Meteor2 - Wednesday, March 15, 2017 - linkAlso don't forget that (like Intel) ARM has multiple design teams. A72 and A73 are from separate teams; from that perspective, ARM's design progression does make sense. The original A73 'deepdive' by Andrei explained it very well.
name99 - Wednesday, March 15, 2017 - linkThis is a facet of what I said about project management.
The issue is not WHY there are separate CPU design teams --- no-one outside the companies cares about the political compromises that landed up at that point.
The issue is --- are separate design teams and restarting each design from scratch a good fit to the modern CPU world?
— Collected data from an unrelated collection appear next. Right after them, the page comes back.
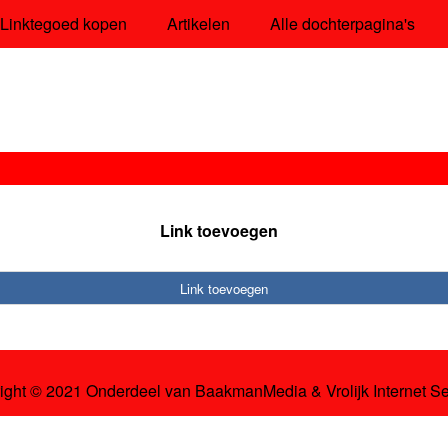
Linktegoed kopen
Artikelen
Alle dochterpagina's
Link toevoegen
Link toevoegen
ight © 2021 Onderdeel van
BaakmanMedia
&
Vrolijk Internet S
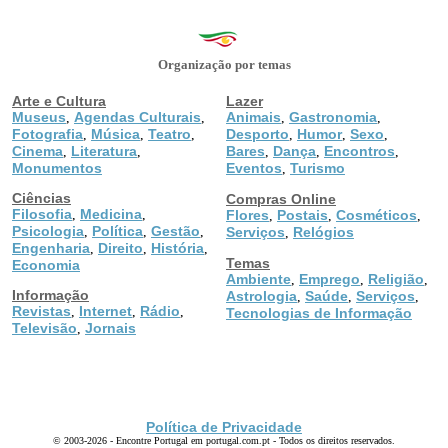
Organização por temas
Arte e Cultura
Lazer
Museus
Agendas Culturais
Animais
Gastronomia
,
,
,
,
Fotografia
Música
Teatro
Desporto
Humor
Sexo
,
,
,
,
,
,
Cinema
Literatura
Bares
Dança
Encontros
,
,
,
,
,
Monumentos
Eventos
Turismo
,
Ciências
Compras Online
Filosofia
Medicina
,
,
Flores
Postais
Cosméticos
,
,
,
Psicologia
Política
Gestão
,
,
,
Serviços
Relógios
,
Engenharia
Direito
História
,
,
,
Temas
Economia
Ambiente
Emprego
Religião
,
,
,
Informação
Astrologia
Saúde
Serviços
,
,
,
Revistas
Internet
Rádio
,
,
,
Tecnologias de Informação
Televisão
Jornais
,
Política de Privacidade
© 2003-2026 - Encontre Portugal em portugal.com.pt - Todos os direitos reservados.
It seems to me that the answer has been empirically answered as no, and that every company that follows this policy (which seem to include IBM, don't know about QC or the GPU design teams) really ought to rethink. We don't recreate compilers, or browsers, or OS's every few years from scratch, but we seem to have taken it for granted that doing so for CPUs made sense.
I'm not sure this hypothesis explains everything --- no-one outside Apple (and few inside) have the knowledge necessary to answer the question. But I do wonder if the biggest part of Apple's success came from their being a SW company, and thus looking at CPU design as a question of CONSTANTLY IMPROVING a good base, rather than as a question of re-inventing the wheel every few years the way the competition has always done things.
Meteor2 - Wednesday, March 15, 2017 - linkPart of having separate teams is to engender competition; another is to hedge bets and allow risk-taking. Core replacing Netburst is the standard example, I suppose. I'm sure there are others but they aren't coming to mind at the moment... Does replacing Windows CE with Windows 10 count?
Meteor2 - Wednesday, March 15, 2017 - linkMethinks it's more to do with Safari having some serious optimisations for browser benchmarks baked in deep.
I'd like to see the A10 subjected to GB4 and SpecInt.
name99 - Wednesday, March 15, 2017 - linkThe A10 GeekBench numbers are hardly secret. Believe me, they won't make you happy.
SPEC numbers, yeah, we're still waiting on those...
name99 - Wednesday, March 15, 2017 - linkHere's an example:
Single-Core Score 3515
Crypto Score 2425
Integer Score 3876
Floating Point Score 3365
Memory Score 3199
The even briefer summary is that basically every sub-benchmark has A10 at 1.5x to 2x the Kirin 960 score. FP is even more brutal with some scores at 3x, and SGEMM at ~4.5x.
(And that's the A10... The A10X will likely be out within a month, likely fabbed on TSMC 10nm, likely an additional ~50% faster...)
Meteor2 - Wednesday, March 15, 2017 - linkThanks. Would love to see those numbers in Anandtech charts, and normalised for power.